Yeah, I thought you were thinking that way in our earlier discussion 😀 I guess there are two ways to offload rendering to the gpu:
1. drawing triangles on the gpu and pushing the rest as a bitmap to opengl, having opengl compositing the final image (what I was thinking about)
2. rendering triangles on the gpu, retrieving them and rendering the final image through dosbox renderers (what you are thinking about)
No.2 has the advantage of using Dosbox current outputs and basically everything that emulated 2d s3 video does. No.1 would be closer to my glide patch (rendering onto opengl window).
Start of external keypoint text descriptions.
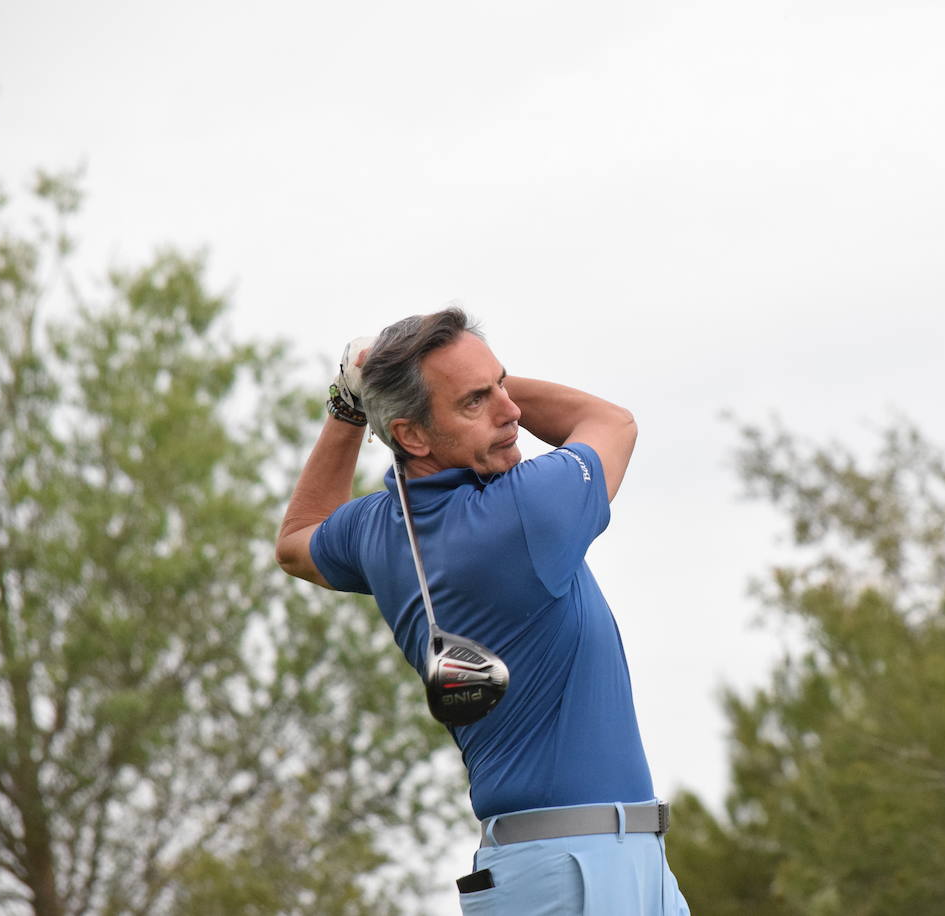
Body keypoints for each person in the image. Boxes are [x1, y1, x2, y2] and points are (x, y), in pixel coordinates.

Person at [275, 307, 690, 915]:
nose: (510, 410)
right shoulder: (524, 511)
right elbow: (609, 421)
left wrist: (353, 401)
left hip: (592, 864)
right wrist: (386, 391)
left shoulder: (377, 530)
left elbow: (296, 540)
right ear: (412, 435)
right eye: (476, 400)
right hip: (576, 871)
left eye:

Now what I'm afraid, readbacks are slow, much slower than writes which are already slow. There's a way to have readbacks done asynchronously and that would be a must to get decent framerate. So there'd have to be a way to have render to FBO, initiate a readback, do something (perhaps render a new frame in the meantime to a second FBO) and hopefully by then the readback will be finished. I'm afraid having a simple render->readback will be too slow to be useable....I'm pretty fluent in OpenGL (done a whole 3D engine, with FBOs, shaders and all) 😁
edit: my ATi mobile pushes about 20Mpix/s when reading from a texture. That's only 66fps @640x480 or about 40 @800x600 if I did my math right. So doing 30fps @640x480 would take about 50% cpu...writes are at about 140Mpix/s.